Parece que Gershwin, que falleció este día, acostumbraba a improvisar cuatro canciones todas las mañanas para descartar las malas de su repertorio. ¡Si esto es verdad, fue una estrategia condenadamente buena, porque casi cada uno de los compases que nos legó en su breve vida c’est magnifique! Increíble, pero cierto.
Cuando andaba por la mitad de la treintena ya era una sensación en los mundos del teatro musical, la música clásica sinfónica e instrumental y el jazz, pero no había escrito aún una ópera. Tras algunos intentos poco convincentes, encontró el material ideal en Porgy, una novela publicada por DuBose Heyward en 1925.
Cuenta la historia de un mendigo minusválido, Porgy, y la guapa Bess, a la que ama, pero que no puede escapar de las garras estupefacientes de dos hombres: Sportin’ Life, que le suministra la droga, y su celoso y agresivo novio, Crown. Según la intención de Gershwin, Porgy and Bess tenía que ser una «ópera folclórica»; no porque la hubiera basado directamente en material tradicional, sino porque en la partitura había motivos de la música afroamericana y del espiritual, un poco al estilo de la música de Bartók o Vaughan Williams.
Durante un tiempo dejó Nueva York para vivir en Carolina del Sur y empaparse allí de los auténticos sonidos de los barrios bajos donde tiene lugar la acción. Siendo como era, absorbió todo lo que oyó y lo combinó con mil otros sonidos que correteaban por aquel cerebro suyo: judíos, afroamericanos, blues, jazz; oía intuitivamente lo que los conectaba y los sintetizó en una obra que fue una obra maestra.

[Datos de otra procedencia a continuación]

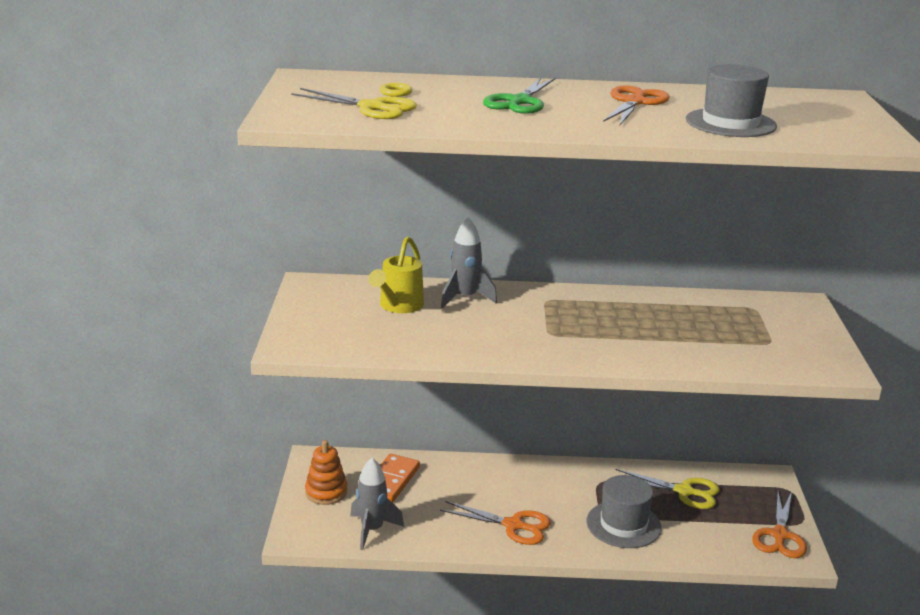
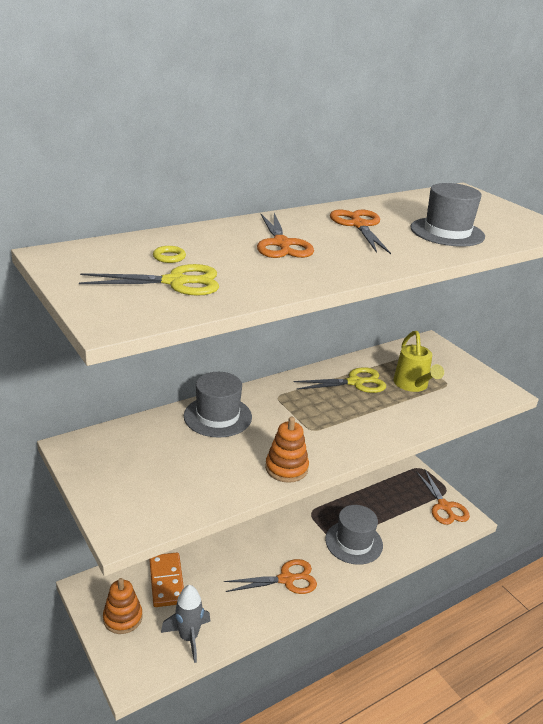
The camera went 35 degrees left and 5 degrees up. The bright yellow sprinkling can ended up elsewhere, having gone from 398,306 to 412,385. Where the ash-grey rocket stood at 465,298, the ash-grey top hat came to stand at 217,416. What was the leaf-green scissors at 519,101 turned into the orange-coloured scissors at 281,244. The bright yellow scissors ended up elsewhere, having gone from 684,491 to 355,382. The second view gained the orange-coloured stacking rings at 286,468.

La ópera escandalizó al público cuando se estrenó, en 1935, y no solo porque el reparto estuviera compuesto casi totalmente por cantantes afroamericanos. No había precedentes en la época (y todavía es una rareza en casi todos los teatros de ópera occidentales). Se clausuró al cabo de unos meses pero con el tiempo fue aclamada como un clásico.